---------- Data provided

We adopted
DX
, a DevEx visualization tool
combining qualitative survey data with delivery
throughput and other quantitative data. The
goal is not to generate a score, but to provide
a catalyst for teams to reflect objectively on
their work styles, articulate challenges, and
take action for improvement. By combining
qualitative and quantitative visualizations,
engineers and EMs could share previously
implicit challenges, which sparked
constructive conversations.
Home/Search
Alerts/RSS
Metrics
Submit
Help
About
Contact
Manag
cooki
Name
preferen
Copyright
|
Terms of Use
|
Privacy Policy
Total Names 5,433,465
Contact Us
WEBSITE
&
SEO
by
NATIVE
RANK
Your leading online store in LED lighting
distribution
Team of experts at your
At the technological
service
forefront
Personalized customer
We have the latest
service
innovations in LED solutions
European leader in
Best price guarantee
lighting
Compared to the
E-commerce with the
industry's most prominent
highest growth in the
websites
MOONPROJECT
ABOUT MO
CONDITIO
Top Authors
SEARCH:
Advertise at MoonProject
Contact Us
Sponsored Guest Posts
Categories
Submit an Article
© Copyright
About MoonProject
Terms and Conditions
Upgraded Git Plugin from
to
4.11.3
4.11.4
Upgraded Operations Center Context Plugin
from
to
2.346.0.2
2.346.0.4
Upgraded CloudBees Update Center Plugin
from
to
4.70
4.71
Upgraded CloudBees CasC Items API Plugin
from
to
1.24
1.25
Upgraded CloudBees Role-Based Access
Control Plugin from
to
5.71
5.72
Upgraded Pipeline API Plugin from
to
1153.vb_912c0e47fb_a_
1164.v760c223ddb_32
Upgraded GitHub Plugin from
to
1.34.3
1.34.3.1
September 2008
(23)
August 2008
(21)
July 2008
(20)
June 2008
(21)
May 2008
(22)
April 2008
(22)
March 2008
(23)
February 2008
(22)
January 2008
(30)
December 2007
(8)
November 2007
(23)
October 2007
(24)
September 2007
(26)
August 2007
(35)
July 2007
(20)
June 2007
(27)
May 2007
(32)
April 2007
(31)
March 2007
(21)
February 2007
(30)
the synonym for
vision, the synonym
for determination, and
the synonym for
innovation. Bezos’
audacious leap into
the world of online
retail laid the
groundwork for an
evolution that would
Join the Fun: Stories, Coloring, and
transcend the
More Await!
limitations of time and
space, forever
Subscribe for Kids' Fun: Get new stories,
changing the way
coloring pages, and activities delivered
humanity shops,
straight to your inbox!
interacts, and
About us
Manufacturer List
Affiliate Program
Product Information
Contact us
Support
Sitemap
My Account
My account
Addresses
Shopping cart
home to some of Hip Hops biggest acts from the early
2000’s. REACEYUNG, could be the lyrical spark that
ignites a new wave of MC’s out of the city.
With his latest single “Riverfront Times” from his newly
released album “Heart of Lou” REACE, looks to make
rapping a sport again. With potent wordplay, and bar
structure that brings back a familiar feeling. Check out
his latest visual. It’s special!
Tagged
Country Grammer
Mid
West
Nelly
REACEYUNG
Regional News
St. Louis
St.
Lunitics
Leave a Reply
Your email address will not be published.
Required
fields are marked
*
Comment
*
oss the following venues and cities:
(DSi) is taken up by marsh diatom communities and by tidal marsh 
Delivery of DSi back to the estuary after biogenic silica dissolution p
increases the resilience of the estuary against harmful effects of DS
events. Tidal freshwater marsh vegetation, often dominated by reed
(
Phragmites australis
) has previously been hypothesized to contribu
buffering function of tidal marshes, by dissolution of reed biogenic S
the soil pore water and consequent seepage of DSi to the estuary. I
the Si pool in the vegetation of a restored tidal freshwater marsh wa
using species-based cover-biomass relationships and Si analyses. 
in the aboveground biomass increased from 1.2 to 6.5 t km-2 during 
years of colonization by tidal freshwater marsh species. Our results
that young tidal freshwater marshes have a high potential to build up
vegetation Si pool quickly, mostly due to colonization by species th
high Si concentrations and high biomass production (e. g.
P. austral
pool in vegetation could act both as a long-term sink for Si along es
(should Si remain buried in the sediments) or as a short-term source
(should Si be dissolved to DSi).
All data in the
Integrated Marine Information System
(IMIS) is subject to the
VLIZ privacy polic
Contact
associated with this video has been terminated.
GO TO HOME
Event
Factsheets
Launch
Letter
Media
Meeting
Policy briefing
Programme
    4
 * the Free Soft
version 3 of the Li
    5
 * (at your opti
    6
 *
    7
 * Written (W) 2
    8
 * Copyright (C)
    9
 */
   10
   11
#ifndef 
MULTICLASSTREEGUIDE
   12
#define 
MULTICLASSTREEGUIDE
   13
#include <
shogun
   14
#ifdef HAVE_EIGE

--------------------

Work to be completed: Nothing in the material may change; reproduce it all.

Solution:
We adopted
DX
, a DevEx visualization tool
combining qualitative survey data with delivery
throughput and other quantitative data. The
goal is not to generate a score, but to provide
a catalyst for teams to reflect objectively on
their work styles, articulate challenges, and
take action for improvement. By combining
qualitative and quantitative visualizations,
engineers and EMs could share previously
implicit challenges, which sparked
constructive conversations.
Home/Search
Alerts/RSS
Metrics
Submit
Help
About
Contact
Manag
cooki
Name
preferen
Copyright
|
Terms of Use
|
Privacy Policy
Total Names 5,433,465
Contact Us
WEBSITE
&
SEO
by
NATIVE
RANK
Your leading online store in LED lighting
distribution
Team of experts at your
At the technological
service
forefront
Personalized customer
We have the latest
service
innovations in LED solutions
European leader in
Best price guarantee
lighting
Compared to the
E-commerce with the
industry's most prominent
highest growth in the
websites
MOONPROJECT
ABOUT MO
CONDITIO
Top Authors
SEARCH:
Advertise at MoonProject
Contact Us
Sponsored Guest Posts
Categories
Submit an Article
© Copyright
About MoonProject
Terms and Conditions
Upgraded Git Plugin from
to
4.11.3
4.11.4
Upgraded Operations Center Context Plugin
from
to
2.346.0.2
2.346.0.4
Upgraded CloudBees Update Center Plugin
from
to
4.70
4.71
Upgraded CloudBees CasC Items API Plugin
from
to
1.24
1.25
Upgraded CloudBees Role-Based Access
Control Plugin from
to
5.71
5.72
Upgraded Pipeline API Plugin from
to
1153.vb_912c0e47fb_a_
1164.v760c223ddb_32
Upgraded GitHub Plugin from
to
1.34.3
1.34.3.1
September 2008
(23)
August 2008
(21)
July 2008
(20)
June 2008
(21)
May 2008
(22)
April 2008
(22)
March 2008
(23)
February 2008
(22)
January 2008
(30)
December 2007
(8)
November 2007
(23)
October 2007
(24)
September 2007
(26)
August 2007
(35)
July 2007
(20)
June 2007
(27)
May 2007
(32)
April 2007
(31)
March 2007
(21)
February 2007
(30)
the synonym for
vision, the synonym
for determination, and
the synonym for
innovation. Bezos’
audacious leap into
the world of online
retail laid the
groundwork for an
evolution that would
Join the Fun: Stories, Coloring, and
transcend the
More Await!
limitations of time and
space, forever
Subscribe for Kids' Fun: Get new stories,
changing the way
coloring pages, and activities delivered
humanity shops,
straight to your inbox!
interacts, and
About us
Manufacturer List
Affiliate Program
Product Information
Contact us
Support
Sitemap
My Account
My account
Addresses
Shopping cart
home to some of Hip Hops biggest acts from the early
2000’s. REACEYUNG, could be the lyrical spark that
ignites a new wave of MC’s out of the city.
With his latest single “Riverfront Times” from his newly
released album “Heart of Lou” REACE, looks to make
rapping a sport again. With potent wordplay, and bar
structure that brings back a familiar feeling. Check out
his latest visual. It’s special!
Tagged
Country Grammer
Mid
West
Nelly
REACEYUNG
Regional News
St. Louis
St.
Lunitics
Leave a Reply
Your email address will not be published.
Required
fields are marked
*
Comment
*
oss the following venues and cities:
(DSi) is taken up by marsh diatom communities and by tidal marsh 
Delivery of DSi back to the estuary after biogenic silica dissolution p
increases the resilience of the estuary against harmful effects of DS
events. Tidal freshwater marsh vegetation, often dominated by reed
(
Phragmites australis
) has previously been hypothesized to contribu
buffering function of tidal marshes, by dissolution of reed biogenic S
the soil pore water and consequent seepage of DSi to the estuary. I
the Si pool in the vegetation of a restored tidal freshwater marsh wa
using species-based cover-biomass relationships and Si analyses. 
in the aboveground biomass increased from 1.2 to 6.5 t km-2 during 
years of colonization by tidal freshwater marsh species. Our results
that young tidal freshwater marshes have a high potential to build up
vegetation Si pool quickly, mostly due to colonization by species th
high Si concentrations and high biomass production (e. g.
P. austral
pool in vegetation could act both as a long-term sink for Si along es
(should Si remain buried in the sediments) or as a short-term source
(should Si be dissolved to DSi).
All data in the
Integrated Marine Information System
(IMIS) is subject to the
VLIZ privacy polic
Contact
associated with this video has been terminated.
GO TO HOME
Event
Factsheets
Launch
Letter
Media
Meeting
Policy briefing
Programme
    4
 * the Free Soft
version 3 of the Li
    5
 * (at your opti
    6
 *
    7
 * Written (W) 2
    8
 * Copyright (C)
    9
 */
   10
   11
#ifndef 
MULTICLASSTREEGUIDE
   12
#define 
MULTICLASSTREEGUIDE
   13
#include <
shogun
   14
#ifdef HAVE_EIGE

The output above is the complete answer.